[Saved entries]
=-=-=-=-=
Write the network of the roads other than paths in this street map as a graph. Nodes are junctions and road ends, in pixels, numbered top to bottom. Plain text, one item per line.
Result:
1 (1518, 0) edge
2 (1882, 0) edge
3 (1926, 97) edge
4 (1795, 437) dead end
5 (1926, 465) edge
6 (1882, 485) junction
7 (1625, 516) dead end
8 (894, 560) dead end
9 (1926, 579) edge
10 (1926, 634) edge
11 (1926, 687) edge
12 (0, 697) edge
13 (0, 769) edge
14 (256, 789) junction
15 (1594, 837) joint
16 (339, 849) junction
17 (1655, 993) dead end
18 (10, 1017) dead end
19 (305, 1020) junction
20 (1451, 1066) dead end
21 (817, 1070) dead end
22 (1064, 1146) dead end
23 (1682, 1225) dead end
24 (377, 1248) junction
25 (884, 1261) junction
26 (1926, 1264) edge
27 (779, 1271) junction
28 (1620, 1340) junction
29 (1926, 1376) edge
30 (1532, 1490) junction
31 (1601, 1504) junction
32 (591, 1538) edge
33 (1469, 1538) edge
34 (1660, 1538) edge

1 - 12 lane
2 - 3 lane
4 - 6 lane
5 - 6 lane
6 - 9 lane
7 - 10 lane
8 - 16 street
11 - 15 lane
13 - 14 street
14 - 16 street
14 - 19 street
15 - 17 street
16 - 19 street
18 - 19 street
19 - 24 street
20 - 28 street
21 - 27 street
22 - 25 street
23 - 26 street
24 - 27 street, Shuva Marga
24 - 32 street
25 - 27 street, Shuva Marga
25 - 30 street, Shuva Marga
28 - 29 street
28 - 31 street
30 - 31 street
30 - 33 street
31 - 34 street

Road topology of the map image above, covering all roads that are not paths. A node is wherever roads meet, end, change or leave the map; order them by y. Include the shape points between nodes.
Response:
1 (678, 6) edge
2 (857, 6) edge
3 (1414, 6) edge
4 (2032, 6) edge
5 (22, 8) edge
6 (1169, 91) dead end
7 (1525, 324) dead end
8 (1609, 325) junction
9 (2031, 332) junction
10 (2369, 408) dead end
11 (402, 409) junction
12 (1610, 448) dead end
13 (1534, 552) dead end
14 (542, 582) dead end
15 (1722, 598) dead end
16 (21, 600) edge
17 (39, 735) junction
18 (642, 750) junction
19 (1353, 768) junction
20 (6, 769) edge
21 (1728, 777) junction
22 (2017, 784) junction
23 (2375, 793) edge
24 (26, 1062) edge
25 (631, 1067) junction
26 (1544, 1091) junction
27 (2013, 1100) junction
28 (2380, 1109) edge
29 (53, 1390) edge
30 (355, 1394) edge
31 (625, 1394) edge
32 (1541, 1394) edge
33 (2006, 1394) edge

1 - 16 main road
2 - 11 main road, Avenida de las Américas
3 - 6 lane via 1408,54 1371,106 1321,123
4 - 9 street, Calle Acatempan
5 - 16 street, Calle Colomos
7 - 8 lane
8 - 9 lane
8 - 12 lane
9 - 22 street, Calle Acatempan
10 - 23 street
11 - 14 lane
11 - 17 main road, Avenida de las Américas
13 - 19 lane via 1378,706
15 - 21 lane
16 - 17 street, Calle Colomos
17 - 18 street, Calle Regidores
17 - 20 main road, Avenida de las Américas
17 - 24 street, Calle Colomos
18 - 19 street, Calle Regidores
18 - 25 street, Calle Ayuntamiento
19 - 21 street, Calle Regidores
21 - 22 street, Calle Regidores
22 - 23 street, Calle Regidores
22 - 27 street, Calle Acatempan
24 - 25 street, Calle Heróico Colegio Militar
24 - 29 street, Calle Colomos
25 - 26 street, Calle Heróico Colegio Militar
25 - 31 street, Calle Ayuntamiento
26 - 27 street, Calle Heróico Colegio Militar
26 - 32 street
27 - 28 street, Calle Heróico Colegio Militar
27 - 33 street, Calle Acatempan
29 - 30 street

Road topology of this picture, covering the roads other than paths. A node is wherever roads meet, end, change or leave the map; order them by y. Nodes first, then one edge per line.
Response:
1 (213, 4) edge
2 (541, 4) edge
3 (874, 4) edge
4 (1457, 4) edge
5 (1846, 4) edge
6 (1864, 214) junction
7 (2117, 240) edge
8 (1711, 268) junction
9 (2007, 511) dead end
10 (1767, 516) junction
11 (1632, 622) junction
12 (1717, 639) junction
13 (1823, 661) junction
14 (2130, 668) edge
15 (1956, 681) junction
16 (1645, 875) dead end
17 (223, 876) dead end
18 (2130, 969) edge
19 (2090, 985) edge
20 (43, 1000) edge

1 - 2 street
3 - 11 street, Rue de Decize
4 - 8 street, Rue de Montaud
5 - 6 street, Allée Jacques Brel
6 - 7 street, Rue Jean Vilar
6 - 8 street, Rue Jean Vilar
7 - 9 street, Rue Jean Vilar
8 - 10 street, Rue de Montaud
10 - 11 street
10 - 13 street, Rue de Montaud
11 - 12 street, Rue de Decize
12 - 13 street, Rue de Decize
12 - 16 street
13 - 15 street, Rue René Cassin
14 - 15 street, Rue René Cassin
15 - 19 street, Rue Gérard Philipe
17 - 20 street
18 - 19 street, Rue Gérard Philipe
=-=-=-=-=
Send back exactly the lines from the line with "Road topology of this" through the end of the records.

> **Solution to this task**
Road topology of this picture, covering the roads other than paths. A node is wherever roads meet, end, change or leave the map; order them by y. Nodes first, then one edge per line.
Response:
1 (213, 4) edge
2 (541, 4) edge
3 (874, 4) edge
4 (1457, 4) edge
5 (1846, 4) edge
6 (1864, 214) junction
7 (2117, 240) edge
8 (1711, 268) junction
9 (2007, 511) dead end
10 (1767, 516) junction
11 (1632, 622) junction
12 (1717, 639) junction
13 (1823, 661) junction
14 (2130, 668) edge
15 (1956, 681) junction
16 (1645, 875) dead end
17 (223, 876) dead end
18 (2130, 969) edge
19 (2090, 985) edge
20 (43, 1000) edge

1 - 2 street
3 - 11 street, Rue de Decize
4 - 8 street, Rue de Montaud
5 - 6 street, Allée Jacques Brel
6 - 7 street, Rue Jean Vilar
6 - 8 street, Rue Jean Vilar
7 - 9 street, Rue Jean Vilar
8 - 10 street, Rue de Montaud
10 - 11 street
10 - 13 street, Rue de Montaud
11 - 12 street, Rue de Decize
12 - 13 street, Rue de Decize
12 - 16 street
13 - 15 street, Rue René Cassin
14 - 15 street, Rue René Cassin
15 - 19 street, Rue Gérard Philipe
17 - 20 street
18 - 19 street, Rue Gérard Philipe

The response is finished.